Мне хочется поблагодарить вас за ласку, за доброе отношение к сыну, за то, что вы помогли мне многое понять. Страшной жизни коснулась я и теперь, кажется, стала проще думать о людях, серьёзнее смотреть на свою жизнь, на всю себя. Может быть, самое глубокое и умное, что сказано о подвигах, — «лучший подвиг — в терпении, любви и труде». Господи боже мой, как мне хочется, чтобы вы подумали о том, что такое — Россия и отчего в
Евгения Мансурова».
«Как мелко пишет, — подумал Матвей и снова начал читать письмо. — Хорошее сердце нужно, — что ж не взяла? Тебе — не нужен, значит — кому же? Да, ласкова ты со мной, погладила да и мимо прошла…»
Но от этих мелких чёрненьких слов, многократно перечёркнутых, видимо писанных наспех, веяло знакомым приятным теплом её голоса и взгляда. Прочитав письмо ещё раз, он вспомнил что-то, осторожно, концами пальцев сложил бумагу и позвал:
— Шакир!
Татарин оказался сзади него.
— Баню вели вытопить. Жарче…
Шакир открыл рот, желая что-то сказать.
— Отстань! Я спать пойду. Готова будет баня — разбуди…
…С неделю он прожил чего-то ожидая, и с каждым днём это ожидание становилось всё более беспокойным, намекающим на большое горе впереди.
Он не верил, что всё и навсегда кончено. Было странно, что Евгении нет в доме, и казалось, что к этому никогда нельзя привыкнуть. Унылые, надутые лица Шакира и Натальи, острые улыбочки Алексея как будто обвиняли его.
«Неужто она сказала им, как я её тогда схватил?» — думал он, одиноко шатаясь по саду.
Он привык слышать по утрам неугомонный голос Бориса, от которого скука дома пряталась куда-то. Привык говорить с Евгенией о себе и обо всём свободно, не стесняясь, любил слушать её уверенный голос. И всё яснее чувствовал, что ему необходимы её рассказы, суждения, все эти её речи, иногда непонятные и чуждые его душе, но всегда будившие какие-то особенные мысли и чувства.
«Как она тогда Маркушку-то вскрыла!»
Невольно сравнивая эти несколько кратких месяцев со всей длинной, серой полосой прошлого, он ясно видел, что постоялка вывела его из прежней, безразличной жизни в углу, поставила на какой-то порог и — ушла, встряхнув его душу, обеспокоив его навсегда.
Часто поднималось раздражение против неё.
«Ты — дай мне книги-то, где они?
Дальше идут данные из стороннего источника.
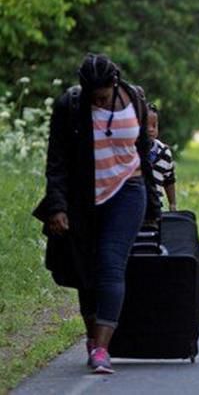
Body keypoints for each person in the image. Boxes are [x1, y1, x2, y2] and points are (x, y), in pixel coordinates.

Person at [33, 54, 160, 374]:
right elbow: (57, 159)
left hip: (129, 193)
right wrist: (57, 206)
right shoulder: (71, 105)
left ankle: (102, 348)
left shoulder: (135, 99)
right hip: (83, 199)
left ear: (114, 84)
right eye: (93, 96)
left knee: (110, 263)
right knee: (85, 271)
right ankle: (93, 340)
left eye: (102, 96)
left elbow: (143, 151)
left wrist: (154, 203)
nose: (98, 101)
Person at [144, 101, 177, 211]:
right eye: (146, 125)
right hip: (135, 206)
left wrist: (172, 203)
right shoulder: (133, 151)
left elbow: (169, 180)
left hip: (156, 206)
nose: (151, 129)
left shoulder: (164, 152)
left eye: (154, 125)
Ты их не прячь, да! Ты договори всё до конца, чтобы я понял, чтобы я мог спорить, — может, я тебе докажу, что всё — неправда, все твои слова! И народ — неправда, и всё…»
Целыми днями составлял речи против неё, полные упреков, обвинений, даже насмешек, но вдруг — наступала какая-то особенная минута, все его мысли казались ему выдуманными, ненужными, пустыми и сгорали в безграничном чувстве тоски по ней.
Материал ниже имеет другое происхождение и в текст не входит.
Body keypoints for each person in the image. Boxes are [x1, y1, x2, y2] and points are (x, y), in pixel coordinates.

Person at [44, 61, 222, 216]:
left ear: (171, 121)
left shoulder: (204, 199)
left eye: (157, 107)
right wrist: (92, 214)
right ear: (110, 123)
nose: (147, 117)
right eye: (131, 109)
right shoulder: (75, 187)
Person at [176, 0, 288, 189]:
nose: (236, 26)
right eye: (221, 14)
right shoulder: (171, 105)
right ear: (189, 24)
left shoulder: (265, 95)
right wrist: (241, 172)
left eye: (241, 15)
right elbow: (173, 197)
С невыносимой очевидностью он ощущал, что эта женщина необходима ему и что пропадёт он без неё теперь, когда душа его вся поколеблена. Придётся пьянствовать, гулять, возиться с продажными бабами и всячески обманывать себя, чтобы хоть как-нибудь укрыться от страшного одиночества, вновь и с новою силою идущего на него.